- [TEXTE SUPPORT]:
============================================================

Par un mémoire en défense, enregistré le 16 septembre 2022, la société OGF, représentée par Me Cabanes, conclut au rejet de la requête et à ce qu'une somme de 5 000 euros soit mise à la charge de la Métropole Rouen Normandie en application de l'article L. 761-1 du code de justice administrative.

Elle soutient que :

- les moyens soulevés par la requérante sont inopérants ou ne sont pas fondés ;

- les mentions des articles 5.1, 5.3, 9.2 et 25.1 du cahier des charges n'appellent aucune réponse de la part des candidats et constituent donc des caractéristiques minimales exclues de la négociation ;

- la société des crématoriums de France a proposé, pour la détermination des tarifs, une part fixe minimum d'indexation contraire à l'article 43.5 du cahier des charges qui ne pouvait être régularisée dans le cadre de la négociation ;

- la société des crématoriums de France ne pouvait prévoir dans son offre initiale le reversement intégral à l'administration des recettes perçues dans le cadre de la distribution d'énergie dans les réseaux puis, après négociation sur cette base, inclure ce reversement dans son offre finale ;

- la société attributaire a été autorisée à apporter des adaptations aux articles 5.1, 9.3 et 53 du cahier des charges, qui modifient l'équilibre financier du projet de contrat, ne sont pas justifiées par l'intérêt du service et présentent un caractère discriminatoire ;

- aucun motif d'intérêt général ne fait obstacle à l'annulation ou à la résiliation du contrat.

============================================================

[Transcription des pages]
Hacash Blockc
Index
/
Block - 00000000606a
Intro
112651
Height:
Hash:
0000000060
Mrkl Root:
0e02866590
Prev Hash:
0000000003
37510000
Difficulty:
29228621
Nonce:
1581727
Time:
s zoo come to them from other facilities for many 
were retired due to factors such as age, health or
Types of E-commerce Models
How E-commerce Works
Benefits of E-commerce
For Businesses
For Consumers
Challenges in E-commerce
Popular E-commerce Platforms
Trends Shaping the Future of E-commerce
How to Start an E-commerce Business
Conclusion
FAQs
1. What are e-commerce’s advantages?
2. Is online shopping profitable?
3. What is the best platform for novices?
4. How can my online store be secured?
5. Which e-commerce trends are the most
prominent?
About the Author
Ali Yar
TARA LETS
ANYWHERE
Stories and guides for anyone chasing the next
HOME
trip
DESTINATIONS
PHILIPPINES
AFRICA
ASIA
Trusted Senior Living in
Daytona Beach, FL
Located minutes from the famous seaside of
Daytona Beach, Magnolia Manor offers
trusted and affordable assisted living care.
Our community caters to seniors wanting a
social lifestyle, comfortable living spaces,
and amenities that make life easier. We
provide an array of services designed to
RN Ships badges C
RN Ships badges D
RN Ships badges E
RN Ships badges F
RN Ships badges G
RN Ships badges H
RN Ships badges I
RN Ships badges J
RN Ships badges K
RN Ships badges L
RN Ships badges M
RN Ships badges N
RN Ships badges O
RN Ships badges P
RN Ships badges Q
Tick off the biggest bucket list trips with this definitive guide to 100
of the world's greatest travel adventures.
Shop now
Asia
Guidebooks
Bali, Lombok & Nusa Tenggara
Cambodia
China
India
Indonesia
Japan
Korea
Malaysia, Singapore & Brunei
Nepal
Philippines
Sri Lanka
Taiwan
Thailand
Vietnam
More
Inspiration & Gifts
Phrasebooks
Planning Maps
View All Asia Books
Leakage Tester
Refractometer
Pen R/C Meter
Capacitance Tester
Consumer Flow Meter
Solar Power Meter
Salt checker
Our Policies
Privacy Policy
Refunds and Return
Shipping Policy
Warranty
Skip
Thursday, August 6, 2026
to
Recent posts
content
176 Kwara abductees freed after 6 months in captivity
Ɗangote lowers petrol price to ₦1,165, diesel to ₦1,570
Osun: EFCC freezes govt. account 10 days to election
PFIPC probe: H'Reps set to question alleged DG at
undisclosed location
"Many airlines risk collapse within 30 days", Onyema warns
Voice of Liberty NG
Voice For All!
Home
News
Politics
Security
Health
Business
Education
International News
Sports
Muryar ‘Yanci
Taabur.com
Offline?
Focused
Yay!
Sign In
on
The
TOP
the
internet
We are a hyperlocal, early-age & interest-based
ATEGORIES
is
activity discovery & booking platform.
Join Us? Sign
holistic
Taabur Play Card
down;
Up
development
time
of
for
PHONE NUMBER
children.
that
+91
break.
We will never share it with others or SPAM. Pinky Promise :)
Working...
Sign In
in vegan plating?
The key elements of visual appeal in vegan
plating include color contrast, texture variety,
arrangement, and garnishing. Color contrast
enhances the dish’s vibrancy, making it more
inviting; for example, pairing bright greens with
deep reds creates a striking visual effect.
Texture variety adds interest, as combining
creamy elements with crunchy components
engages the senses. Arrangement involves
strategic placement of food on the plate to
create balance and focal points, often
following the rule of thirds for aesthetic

============================================================

- [CONSIGNE]: Pourriez-vous modifier le texte sur le mémoire en défense, en partant de « Par un mémoire » et en allant jusqu'à « de justice administrative. », et y remplacer « 5 000 euros » par « 3 000 euros » ?

- [RÉSULTAT OBTENU]:
Par un mémoire en défense, enregistré le 16 septembre 2022, la société OGF, représentée par Me Cabanes, conclut au rejet de la requête et à ce qu'une somme de 3 000 euros soit mise à la charge de la Métropole Rouen Normandie en application de l'article L. 761-1 du code de justice administrative.